- Title screen
- Developer: Ideaworks Game Studio
- Publisher: Konami
- Series: Metal Gear
- Platforms: N-Gage BREW Java
- Release: Mobile phones; JP: 2008; ; NA: March 19, 2008; ; N-Gage; WW: December 11, 2008; ;
- Genres: Action-adventure, stealth
- Mode: Single-player

= Metal Gear Solid Mobile =

2008 video game

Metal Gear Solid Mobile is an action-adventure stealth game developed by Ideaworks Game Studio and published by Konami. A spin-off of the Metal Gear series, it was announced as part of the 20th anniversary of the franchise in 2007 and was released for mobile phones in 2008, including American carrier Verizon Wireless and later on the N-Gage 2.0 platform. featuring original content, 3D art and camera works, an in-game camouflage system, and additional controls. Konami also offered the game as a paid download or pre-installed in a Metal Gear-branded cell phone.

== Gameplay ==

Gameplay screenshot (N-Gage version)

==Story==
The story, considered canon, takes place between Metal Gear Solid and Metal Gear Solid 2: Sons of Liberty, after Revolver Ocelot has leaked technical information on Metal Gear REX to the world. As a counter-measure, Solid Snake and Otacon form Philanthropy, an anti-Metal Gear organization whose goal is the complete eradication of all Metal Gears. Otacon quickly receives his first lead on development of a new Metal Gear. AI programmer Dr. Victoria Reed has agreed to reveal new details on the Metal Gear in exchange for assistance in her escape.

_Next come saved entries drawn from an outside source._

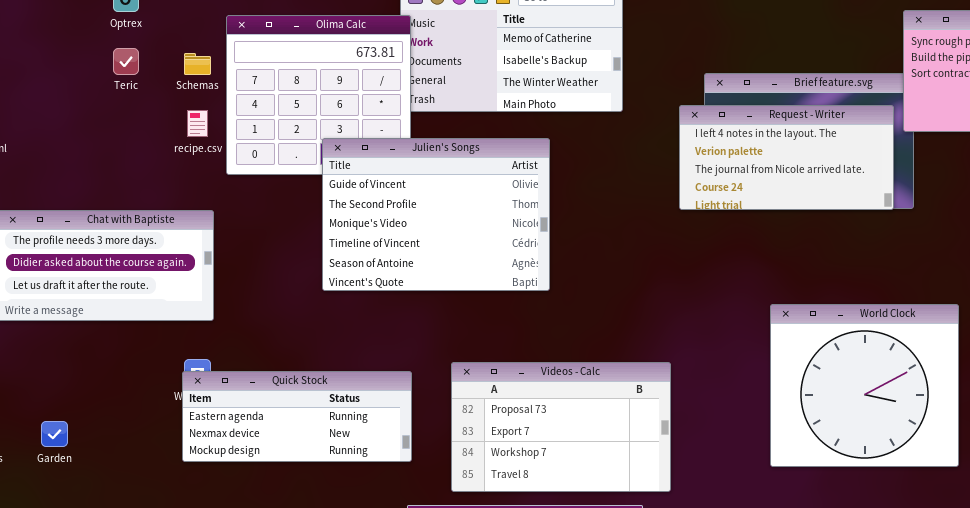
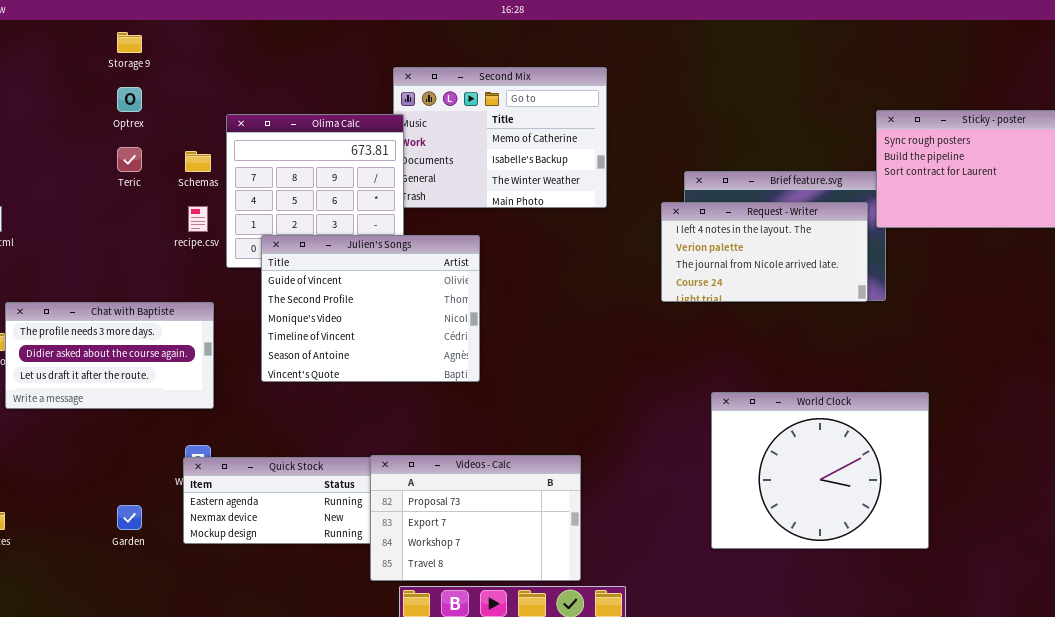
Julien's Songs: [322,138,550,291] -> [261,235,480,382], moved
World Clock: [770,304,959,467] -> [711,392,929,549], resized
Videos - Calc: [451,362,671,492] -> [370,455,581,581], moved
Garden: [41,421,68,447] -> [117,505,142,530], moved

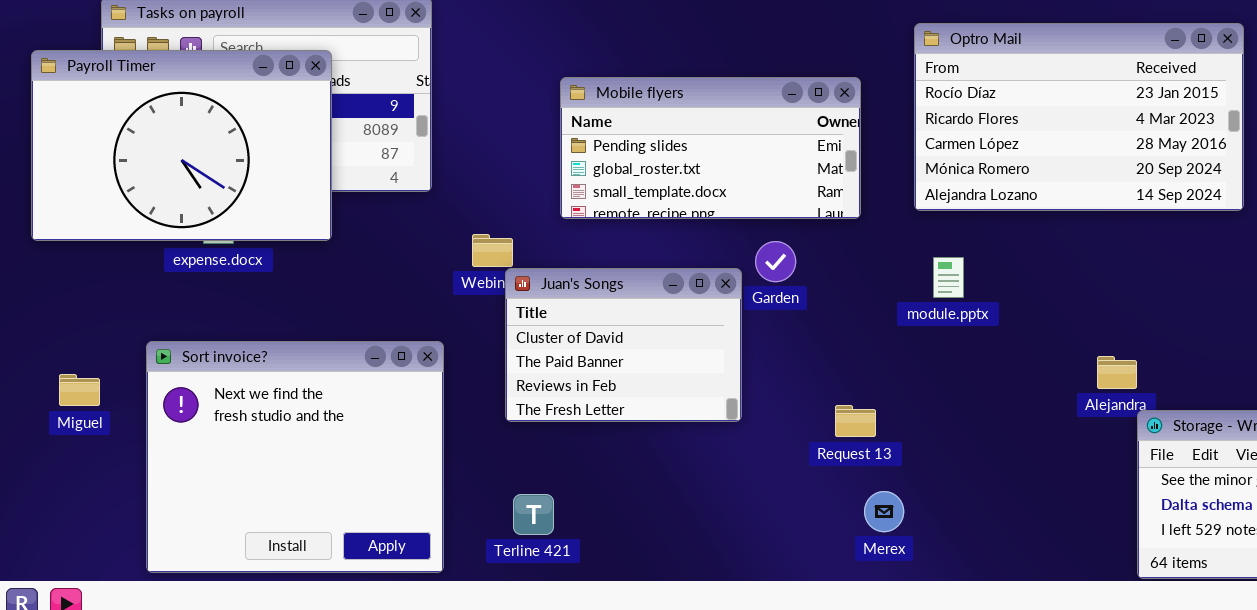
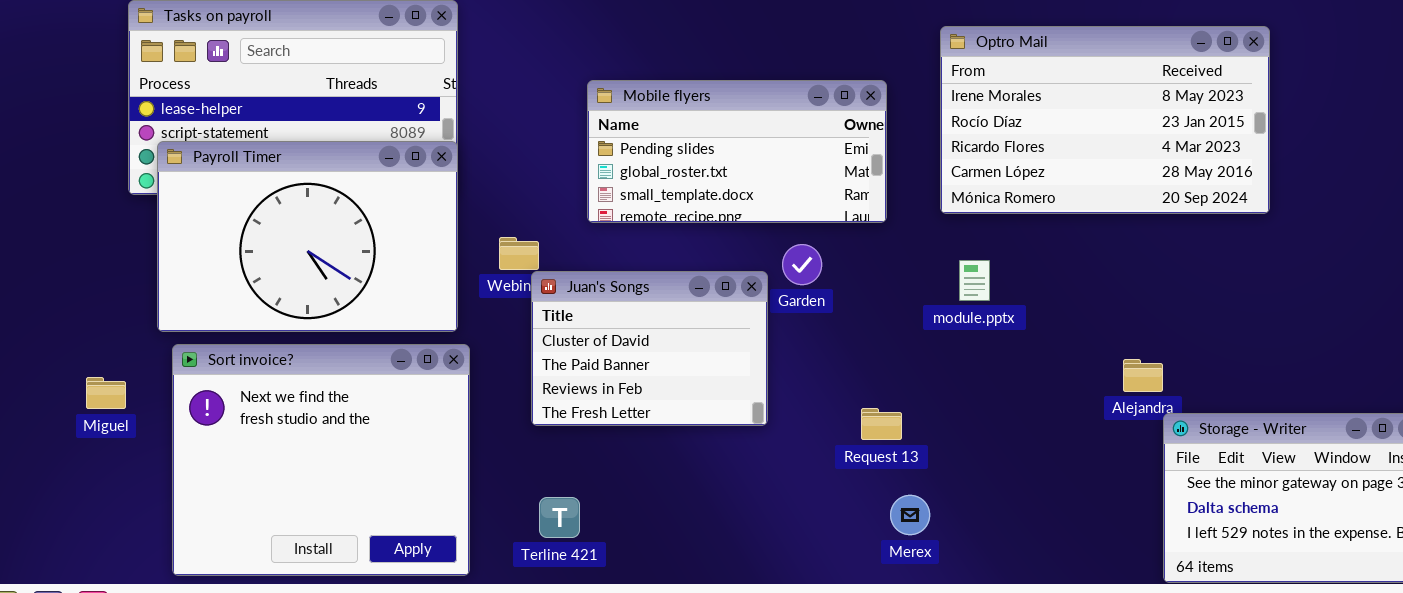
Optro Mail: [914,23,1244,211] -> [940,26,1270,214], scrolled up 1 row
Payroll Timer: [31,50,332,241] -> [157,141,458,332], moved

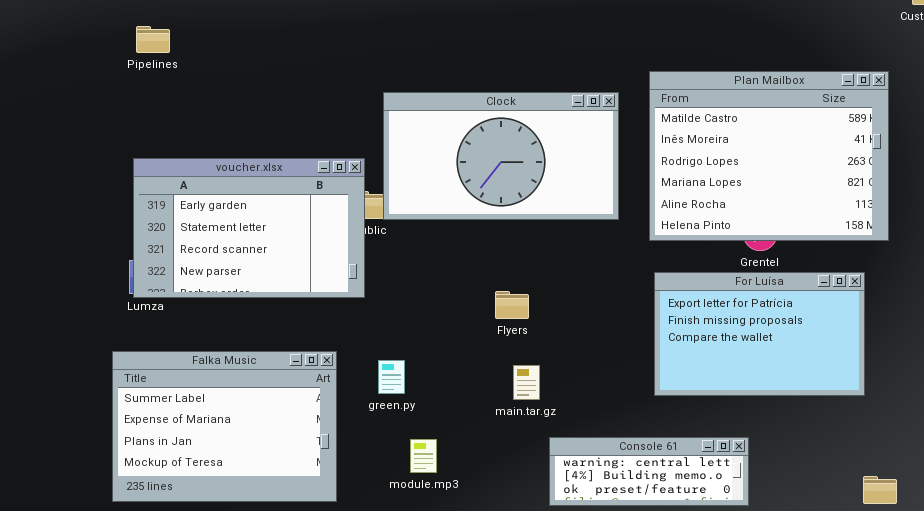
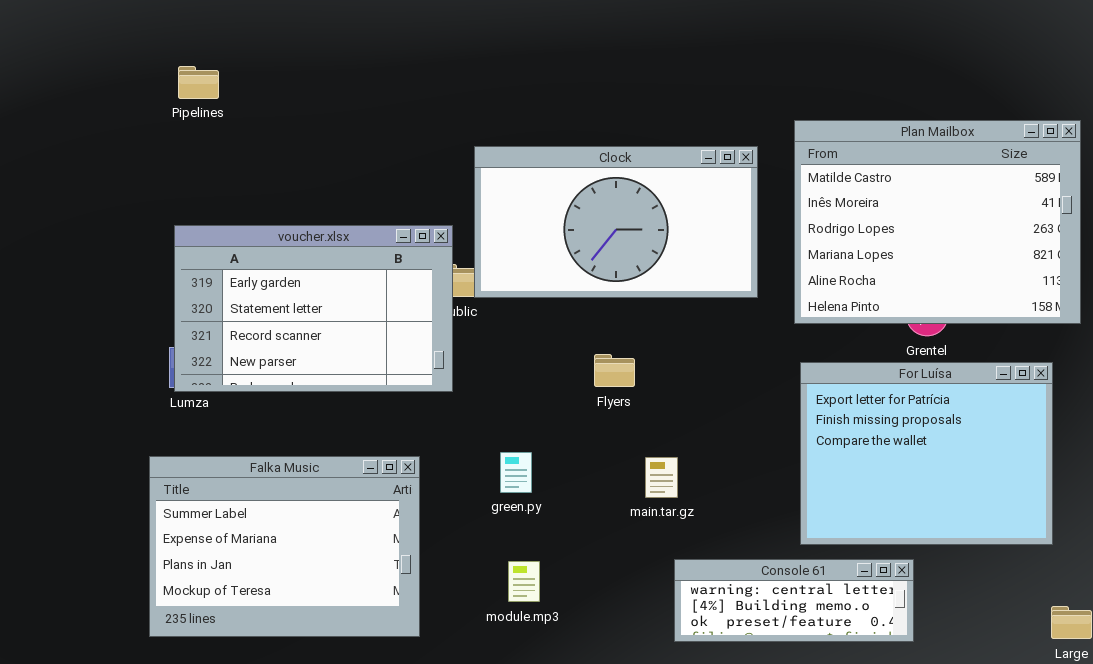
For Luísa: [654,272,865,396] -> [800,362,1053,545], resized
Flyers: [495,291,529,319] -> [594,354,635,387], moved
green.py: [378,360,405,394] -> [500,452,532,493], moved
main.tar.gz: [513,365,540,400] -> [645,457,678,498], moved

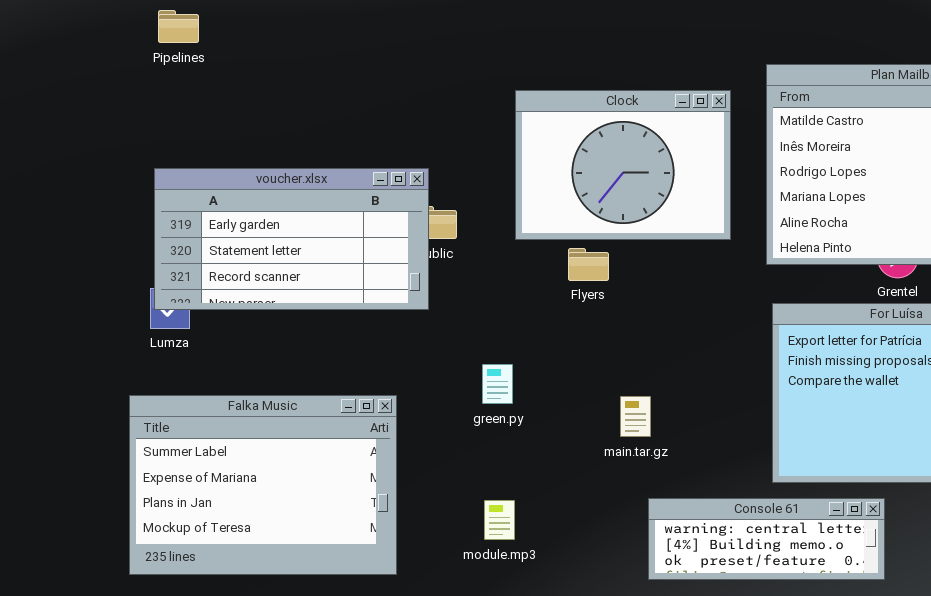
Clock: [474,146,758,298] -> [515,90,731,240], resized
voucher.xlsx: [174,225,453,392] -> [154,168,429,310], resized
Flyers: [594,354,635,387] -> [568,248,609,281], moved
green.py: [500,452,532,493] -> [482,364,513,404], moved

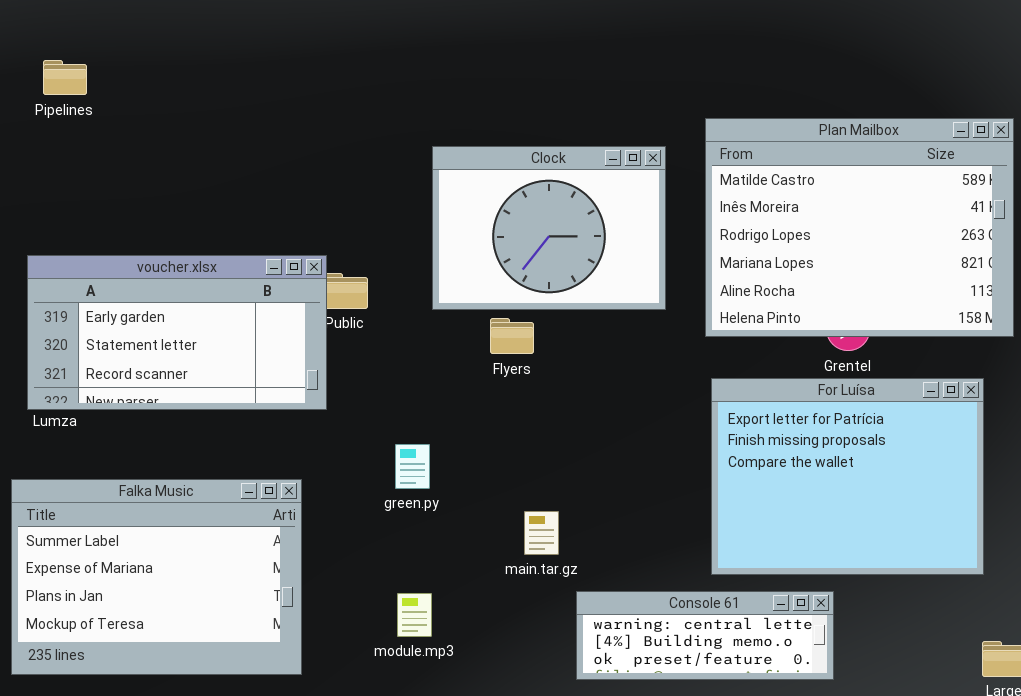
voucher.xlsx: [154,168,429,310] -> [27,255,327,410], moved
main.tar.gz: [620,396,651,437] -> [524,511,559,555], moved

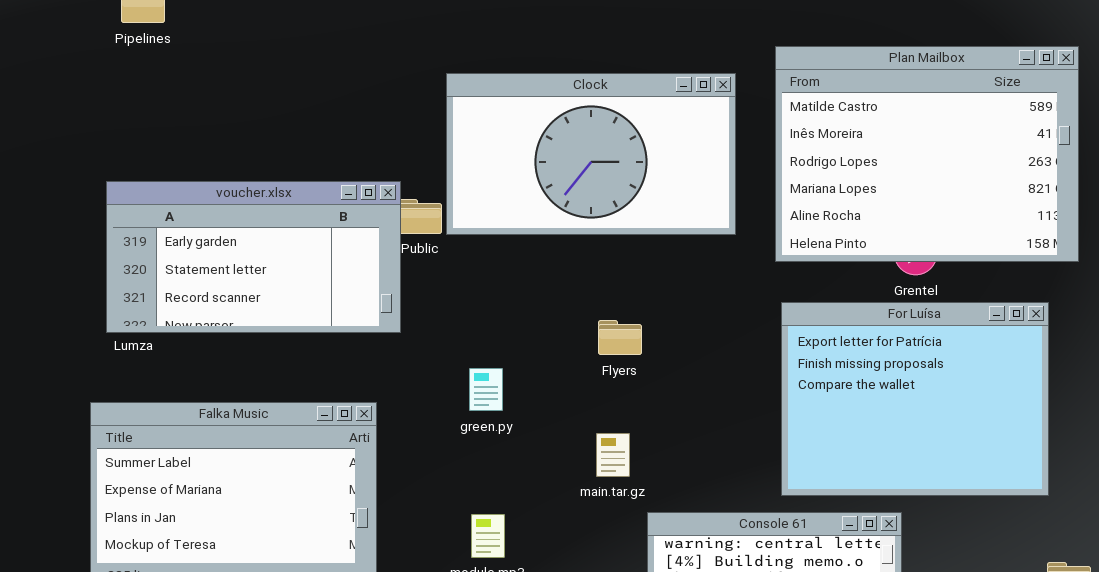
Clock: [432,146,666,310] -> [446,73,736,235], resized
Flyers: [490,318,534,354] -> [598,320,642,355], moved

Midway through the mission however, it turns out Victoria Reed means VR. Snake finds out the Otacon he is talking to is part of a giant VR simulation. Otacon from the outside world then breaks in and helps guide Snake out of the VR simulation. Snake fights "The Commander" on top of a VR Metal Gear Rex. After defeating him, Snake wakes up to unnamed voices speaking. They say that while Snake did prove useful, he failed to provide them with the battle data they needed for the Project, and they instruct someone to erase all memories of the simulation and dump him back where they kidnapped him. One unnamed voice then says that they already have the second test subject lined up. One of the voices then says, "...Let's see if Jack can do better."

== Reception ==
Eduardo Vasconcellos of IGN reviewed the BREW version of the game released on Verizon Wireless and gave it 8 out of 10, commenting that it "captures the spirit of Solid Snake while providing the core gameplay we all know and love". Joseph Hanlon of CNET reviewed the N-Gage version of the game and rated it 2.5 out of 10, criticising "boring gameplay", the graphics and short game length. On the other hand, Jon Mundy of Pocket Gamer gave the N-Gage version 4.5 out of 5 praising "stunning presentation, innovative gameplay and gripping story" and calling it a "killer app" for the platform.

On February 14, 2008, Metal Gear Solid Mobile won the "Grand Prix" and "Operator's Choice" awards at the 2008 International Mobile Gaming Awards.